Fig. 2 Causal graph after causal discovery. Size acts as a common cause of both McCabe and Defect, making it a confounder when estimating the effect of McCabe on Defect.
Estimate and Refutation
To estimate the causal effect of Size on Defect occurrence, Size was first standardized and used as the treatment feature in a DoWhy causal model. Because Size is modeled as an upstream driver in the causal graph, and no features act as common causes of both Size and Defect, no additional confounders are required for this estimation. McCabe is treated as a mediator on the causal pathway rather than a confounder, so adjusting its effects would block part of the total causal effect of Size. The effect was estimated through a generalized linear model with a binomial family, equivalent to logistic regression for a binary outcome. The estimate step quantifies how one standard deviation increase in Size changes the log odds of observing a Defect. The mean estimate is 0.055, which translates to an increase of 0.50% in the probability of a defect.

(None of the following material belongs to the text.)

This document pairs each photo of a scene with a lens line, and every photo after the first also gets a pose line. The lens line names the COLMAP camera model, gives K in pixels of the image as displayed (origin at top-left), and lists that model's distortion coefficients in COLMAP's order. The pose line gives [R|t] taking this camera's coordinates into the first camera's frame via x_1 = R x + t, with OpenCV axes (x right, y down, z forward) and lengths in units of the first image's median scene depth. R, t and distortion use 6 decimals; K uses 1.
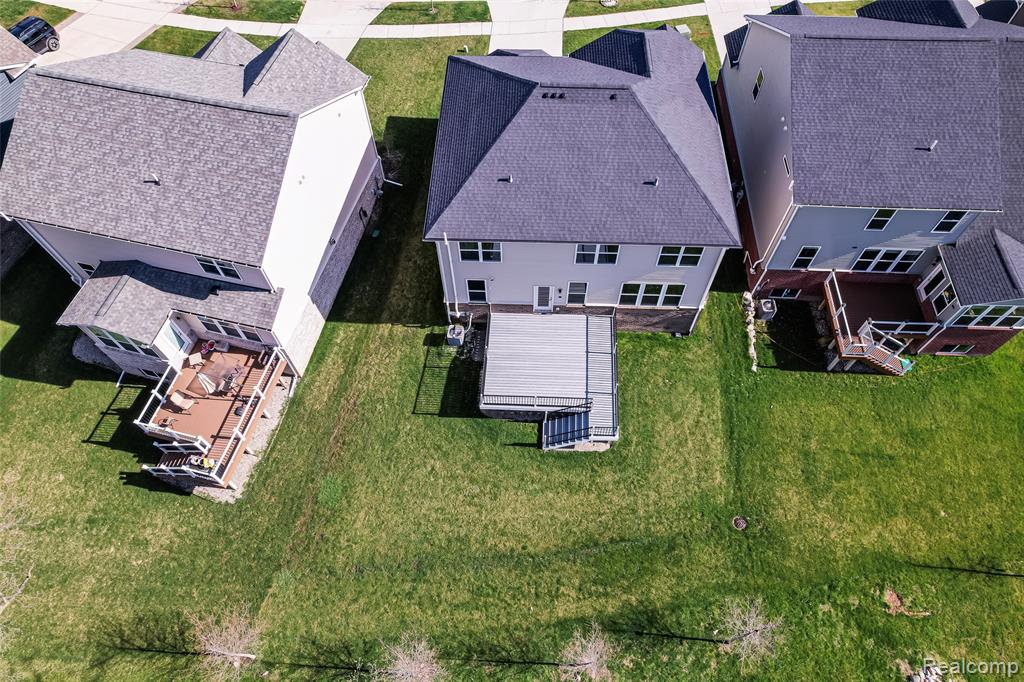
lens RADIAL K [[639.0, 0, 510.4], [0, 639.0, 330.5], [0, 0, 1]] dist [-0.080334, 0.066666]
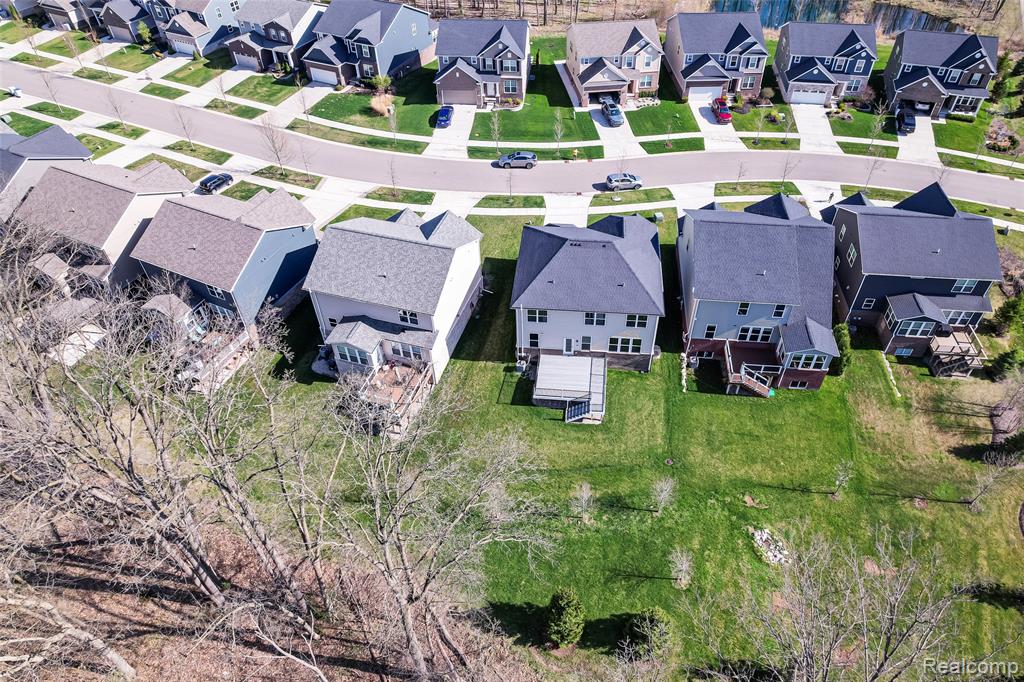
lens RADIAL K [[639.0, 0, 510.4], [0, 639.0, 330.5], [0, 0, 1]] dist [-0.080334, 0.066666]
pose [[0.997028, 0.037990, -0.067021, 0.004818], [-0.053562, 0.967123, -0.248605, 0.399721], [0.055373, 0.251456, 0.966283, -0.890810]]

The refutation step then evaluates the robustness of this estimate. The random common cause refuter introduces an unrelated synthetic feature to test whether the estimate is sensitive to irrelevant covariates; a large p-value suggests stability. In contrast, the placebo treatment refuter permutes the treatment feature, deliberately breaking any real relationship between Size and Defect. If the estimated effect collapses under permutation, this indicates that the original estimate was capturing a genuine signal rather than random noise.

Fig. 3 The p-values obtained from both refutation methods (random common cause and placebo treatment) are high. Therefore, we fail to reject the null hypothesis that the original estimate is equal to the refuted estimate, suggesting that the causal estimate is robust to these refutation tests.

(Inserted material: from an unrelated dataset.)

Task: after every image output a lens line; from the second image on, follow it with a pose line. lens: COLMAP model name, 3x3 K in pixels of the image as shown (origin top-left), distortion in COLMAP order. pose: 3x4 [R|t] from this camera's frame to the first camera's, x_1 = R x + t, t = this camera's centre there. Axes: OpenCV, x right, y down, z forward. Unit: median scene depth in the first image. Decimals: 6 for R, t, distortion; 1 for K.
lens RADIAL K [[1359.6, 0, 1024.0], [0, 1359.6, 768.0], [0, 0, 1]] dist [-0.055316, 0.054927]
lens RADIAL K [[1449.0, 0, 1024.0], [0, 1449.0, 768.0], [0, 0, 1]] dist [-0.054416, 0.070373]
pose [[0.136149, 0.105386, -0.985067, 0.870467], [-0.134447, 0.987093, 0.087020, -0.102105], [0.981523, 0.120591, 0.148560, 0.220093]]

Fig. 4 The kernel density estimate (KDE) for Size shows a substantial overlap between defective and non-defective modules, particularly around the peak region. This indicates that while Size influences defect probability, it does not strongly separate the two classes.

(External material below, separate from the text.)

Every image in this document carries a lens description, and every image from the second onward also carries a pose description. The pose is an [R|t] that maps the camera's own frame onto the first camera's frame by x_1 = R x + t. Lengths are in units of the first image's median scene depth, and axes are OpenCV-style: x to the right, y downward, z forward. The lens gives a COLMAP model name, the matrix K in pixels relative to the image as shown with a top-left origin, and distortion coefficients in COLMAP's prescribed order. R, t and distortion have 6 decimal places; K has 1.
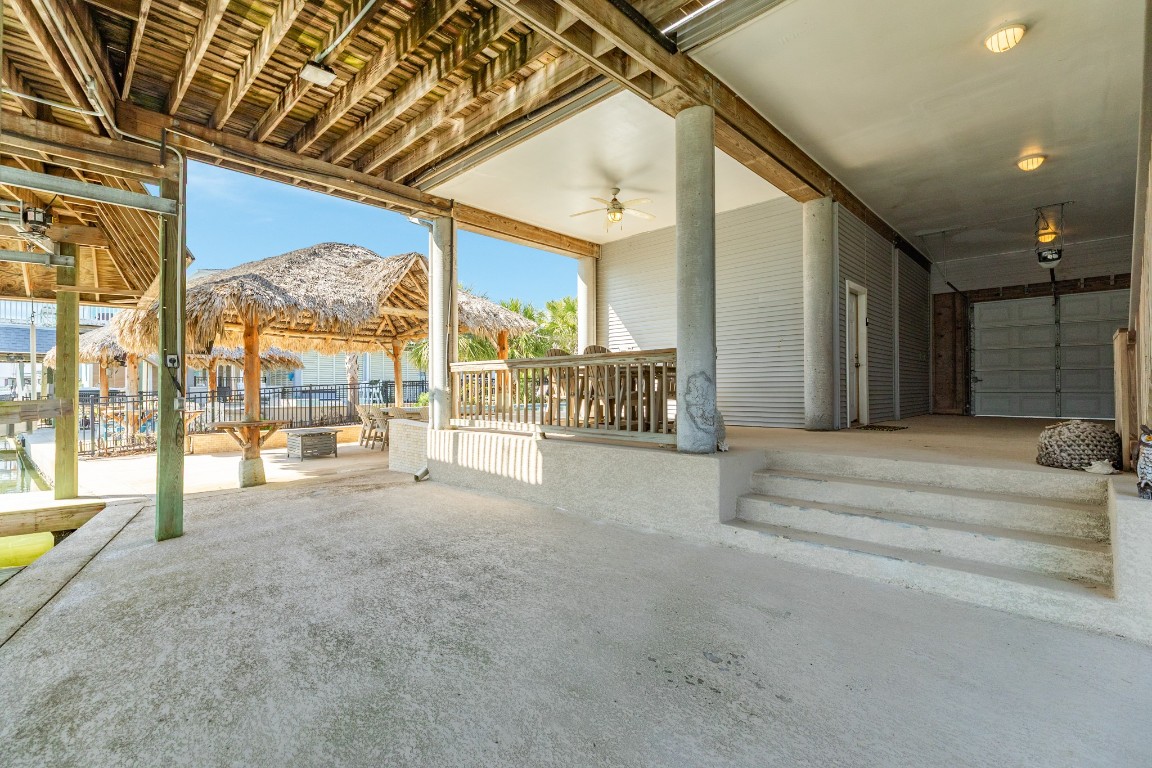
lens RADIAL K [[510.9, 0, 571.1], [0, 510.9, 384.5], [0, 0, 1]] dist [0.000883, -0.000179]
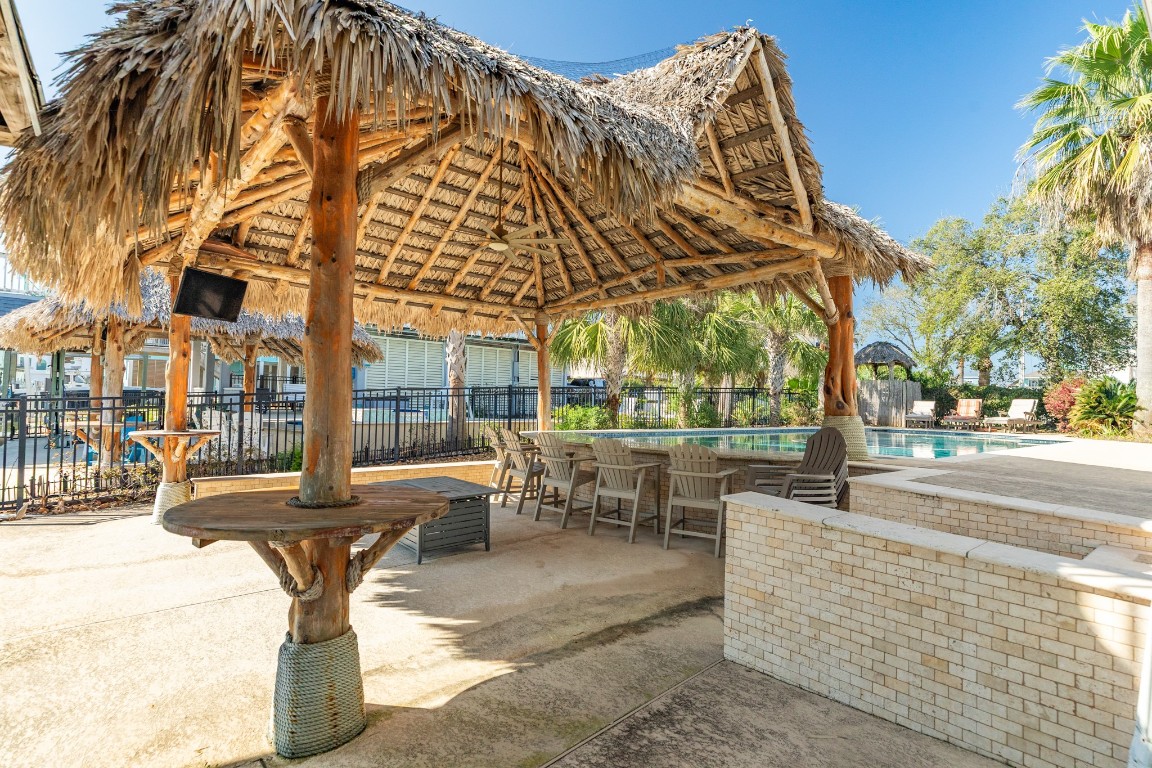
lens RADIAL K [[574.9, 0, 577.0], [0, 574.9, 383.7], [0, 0, 1]] dist [-0.016254, 0.002504]
pose [[0.994139, 0.025145, -0.105143, -0.240249], [-0.027670, 0.999361, -0.022626, 0.005786], [0.104507, 0.025402, 0.994200, 0.368691]]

Intrinsic Causal Influence
Intrinsic Causal Influence (ICI) quantifies how much variability in the target node is driven by causal features. In the causal graph, Size influences McCabe, and both feed into Defect. The ICI decomposition shows that 15% of the variance in Defect is attributable to Size, 5% to McCabe, and the remaining 80% to Defect itself. The correlation matrix and KDE plot support this, as Defect is not highly correlated with any other feature. This also aligns with the causal graph. Once Size explains most of the structural variation, McCabe contributes little independent variability to Defect.
ICI relies on Shapley value-based contributions. However, when features are highly multicollinear, as in the case of Size and McCabe, Shapley attribution can struggle to cleanly separate their effects because both features explain nearly the same variation. In such settings, ICI may divide influence based on model behavior rather than true independent causal contribution, reflecting limitations in identifiability.

Fig. 5 Intrinsic causal influence for Defect target feature. 80% of the variance is explained by Defect standalone variance and 15% by Size.
Conclusion
This case study demonstrates how causal inference complements traditional predictive analysis. While size-related metrics show measurable causal influence on software defects, most variation remains unexplained, reflecting the complex and socio-technical nature of software quality. Causal discovery, confounder identification, effect estimation, refutation, and intrinsic causal influence together provide a structured framework for causal analysis. This enables more reliable, interpretable, and accountable AI-driven decision making, reinforcing the principles introduced in Part 1.